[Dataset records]
• • •

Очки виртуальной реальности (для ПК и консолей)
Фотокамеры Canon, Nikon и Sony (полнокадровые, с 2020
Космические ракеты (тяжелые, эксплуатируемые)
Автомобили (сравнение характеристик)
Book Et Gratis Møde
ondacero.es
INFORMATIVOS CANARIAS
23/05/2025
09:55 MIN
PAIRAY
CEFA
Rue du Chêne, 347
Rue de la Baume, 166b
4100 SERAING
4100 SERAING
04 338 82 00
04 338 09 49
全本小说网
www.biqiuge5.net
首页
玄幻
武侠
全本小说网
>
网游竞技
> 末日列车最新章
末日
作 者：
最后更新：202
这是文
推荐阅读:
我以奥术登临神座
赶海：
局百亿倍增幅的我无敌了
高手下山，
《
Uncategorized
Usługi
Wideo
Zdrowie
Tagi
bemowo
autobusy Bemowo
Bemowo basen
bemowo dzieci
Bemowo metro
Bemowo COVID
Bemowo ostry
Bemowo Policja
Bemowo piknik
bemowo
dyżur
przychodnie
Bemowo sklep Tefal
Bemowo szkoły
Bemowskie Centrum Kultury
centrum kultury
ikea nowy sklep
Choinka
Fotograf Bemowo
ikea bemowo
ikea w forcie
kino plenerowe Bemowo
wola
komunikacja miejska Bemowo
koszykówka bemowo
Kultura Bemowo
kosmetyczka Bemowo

• • •

Copy out every line of text in the data above, reproducing each line word for word and keeping the original order.

Очки виртуальной реальности (для ПК и консолей)
Фотокамеры Canon, Nikon и Sony (полнокадровые, с 2020
Космические ракеты (тяжелые, эксплуатируемые)
Автомобили (сравнение характеристик)
Book Et Gratis Møde
ondacero.es
INFORMATIVOS CANARIAS
23/05/2025
09:55 MIN
PAIRAY
CEFA
Rue du Chêne, 347
Rue de la Baume, 166b
4100 SERAING
4100 SERAING
04 338 82 00
04 338 09 49
全本小说网
www.biqiuge5.net
首页
玄幻
武侠
全本小说网
>
网游竞技
> 末日列车最新章
末日
作 者：
最后更新：202
这是文
推荐阅读:
我以奥术登临神座
赶海：
局百亿倍增幅的我无敌了
高手下山，
《
Uncategorized
Usługi
Wideo
Zdrowie
Tagi
bemowo
autobusy Bemowo
Bemowo basen
bemowo dzieci
Bemowo metro
Bemowo COVID
Bemowo ostry
Bemowo Policja
Bemowo piknik
bemowo
dyżur
przychodnie
Bemowo sklep Tefal
Bemowo szkoły
Bemowskie Centrum Kultury
centrum kultury
ikea nowy sklep
Choinka
Fotograf Bemowo
ikea bemowo
ikea w forcie
kino plenerowe Bemowo
wola
komunikacja miejska Bemowo
koszykówka bemowo
Kultura Bemowo
kosmetyczka Bemowo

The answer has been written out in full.